Segun Gestión Tu Dinero, una congresista peruana ha impulsado un proyecto legislativo que permitiría a los afiliados a las AFP retirar hasta 22,000 soles —equivalente a cuatro unidades de inversión (UIT)— en un periodo de 90 días. El proyecto, número 14559/2025-CR, fue presentado por la diputada Margot Palacios y se enmarca en una respuesta a la presión económica actual. La propuesta se sitúa dentro de un contexto de creciente vulnerabilidad financiera, alineada con datos oficiales del Instituto Nacional de Estadística e Informática (INEI). En 2025, el porcentaje de población afectada por pobreza monetaria se elevó al 25.7%, aunque este indicador mostró una reducción respecto a 2024, cuando afectaba a 567 mil personas.
A pesar de esta mejora, Palacios destaca que la realidad sigue siendo crítica, especialmente en zonas rurales. Más del 25% de los peruanos no logra cubrir el costo de la canasta básica de consumo, que en 2025 asciende a 462 soles. Esta brecha entre ingresos y gastos alimenta la necesidad de soluciones flexibles. La propuesta no busca eliminar el ahorro previsional, sino reforzar su accesibilidad en momentos de urgencia. El análisis de la legisladora apunta a que, cuando los ingresos se ven limitados por factores estructurales, el derecho a acceder a recursos personales en forma voluntaria y excepcional debe ser reconocido desde el punto de vista constitucional.
Este tipo de iniciativa se inscribe en una línea de propuestas similares que ya circulan en el Congreso, como la presentada por Guido Bellido este mes y otra por Américo Gonza en febrero. Aunque todas tienen objetivos paralelos, el enfoque de Palacios se centra en la conexión entre condiciones económicas reales y el derecho de los ciudadanos a proteger su estabilidad financiera. La iniciativa no es una medida aislada, sino parte de un debate más amplio sobre cómo las instituciones de prevención deben adaptarse a contextos de inflación y desigualdad creciente.

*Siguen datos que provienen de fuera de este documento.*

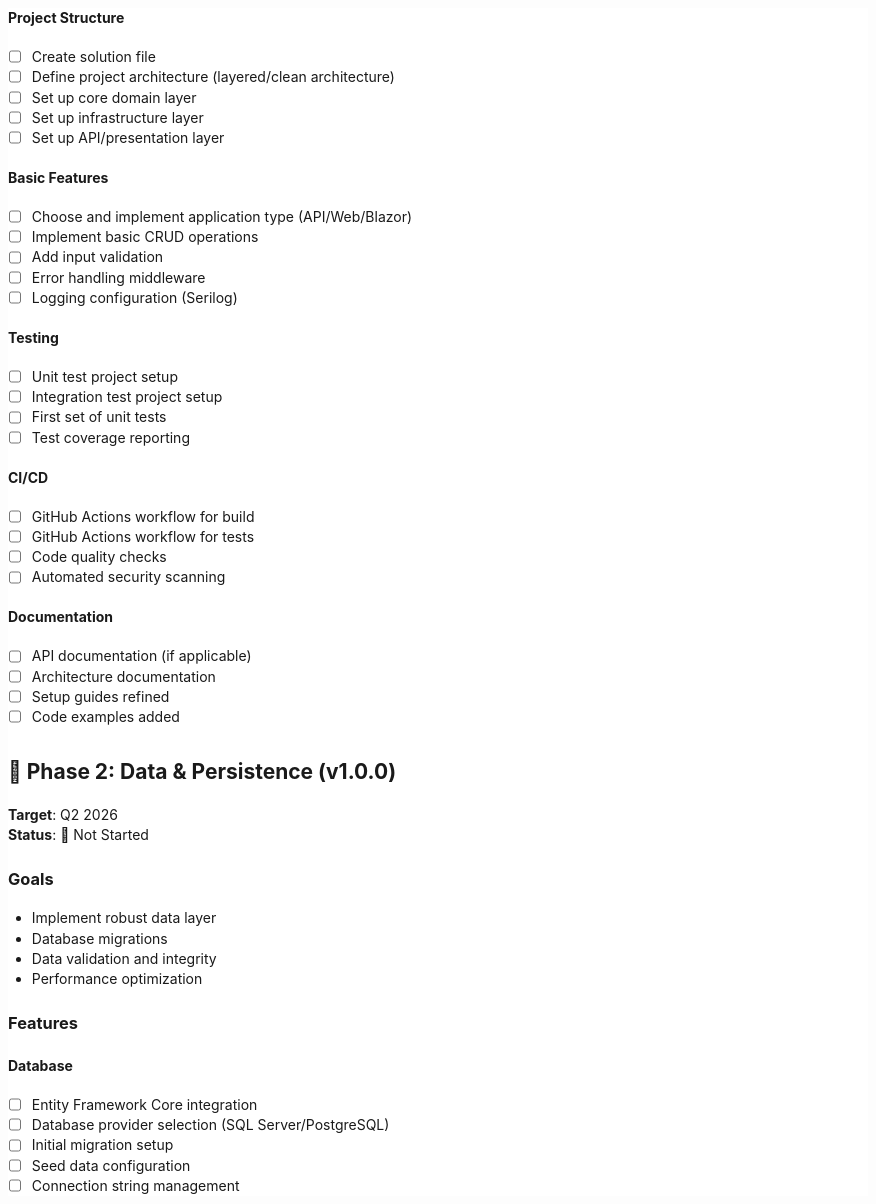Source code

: #### Project Structure
- [ ] Create solution file
- [ ] Define project architecture (layered/clean architecture)
- [ ] Set up core domain layer
- [ ] Set up infrastructure layer
- [ ] Set up API/presentation layer

#### Basic Features
- [ ] Choose and implement application type (API/Web/Blazor)
- [ ] Implement basic CRUD operations
- [ ] Add input validation
- [ ] Error handling middleware
- [ ] Logging configuration (Serilog)

#### Testing
- [ ] Unit test project setup
- [ ] Integration test project setup
- [ ] First set of unit tests
- [ ] Test coverage reporting

#### CI/CD
- [ ] GitHub Actions workflow for build
- [ ] GitHub Actions workflow for tests
- [ ] Code quality checks
- [ ] Automated security scanning

#### Documentation
- [ ] API documentation (if applicable)
- [ ] Architecture documentation
- [ ] Setup guides refined
- [ ] Code examples added

## 🔧 Phase 2: Data & Persistence (v1.0.0)

**Target**: Q2 2026  
**Status**: 🔵 Not Started

### Goals
- Implement robust data layer
- Database migrations
- Data validation and integrity
- Performance optimization

### Features

#### Database
- [ ] Entity Framework Core integration
- [ ] Database provider selection (SQL Server/PostgreSQL)
- [ ] Initial migration setup
- [ ] Seed data configuration
- [ ] Connection string management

Para el lector peruano, este proyecto resalta una realidad cotidiana: muchas familias enfrentan dificultades para cubrir gastos esenciales, incluso cuando tienen ahorros en AFP. Aunque el acceso a estos fondos está regulado, la creciente presión de costos de vida pone en evidencia la necesidad de mecanismos que permitan a los ciudadanos gestionar sus recursos de forma más ágil. Sin embargo, es clave que cualquier cambio en las políticas de retiro se haga con rigor regulatorio, para evitar que se debilite la seguridad a largo plazo de los ahorros. El equilibrio entre flexibilidad y sostenibilidad sigue siendo el mayor desafío en este tipo de reformas.